◆ Description of the task ◆
Go through the data below and copy it exactly, skipping every picture.

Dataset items
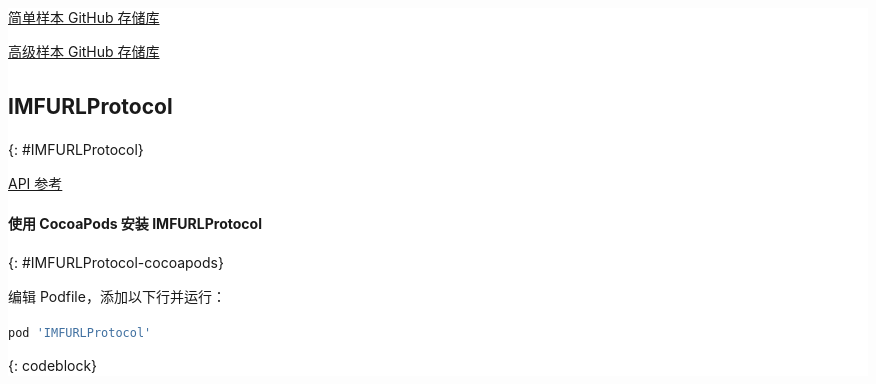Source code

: [简单样本 GitHub 存储库](https://github.com/ibm-bluemix-mobile-services/bms-mca-custom-identity-provider-sample)

[高级样本 GitHub 存储库](https://github.com/ibm-bluemix-mobile-services/bms-mca-custom-identity-provider-with-user-management)


## IMFURLProtocol
{: #IMFURLProtocol}

[API 参考 ](https://console.{DomainName}/docs/api/content/api/mobilefirst/ios/IMFURLProtocol_api-doc/html/index.html)

#### 使用 CocoaPods 安装 IMFURLProtocol
{: #IMFURLProtocol-cocoapods}

编辑 Podfile，添加以下行并运行：

```Bash
pod 'IMFURLProtocol'
```
{: codeblock}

◆ Written solution ◆
Source code

: [简单样本 GitHub 存储库](https://github.com/ibm-bluemix-mobile-services/bms-mca-custom-identity-provider-sample)

[高级样本 GitHub 存储库](https://github.com/ibm-bluemix-mobile-services/bms-mca-custom-identity-provider-with-user-management)


## IMFURLProtocol
{: #IMFURLProtocol}

[API 参考 ](https://console.{DomainName}/docs/api/content/api/mobilefirst/ios/IMFURLProtocol_api-doc/html/index.html)

#### 使用 CocoaPods 安装 IMFURLProtocol
{: #IMFURLProtocol-cocoapods}

编辑 Podfile，添加以下行并运行：

```Bash
pod 'IMFURLProtocol'
```
{: codeblock}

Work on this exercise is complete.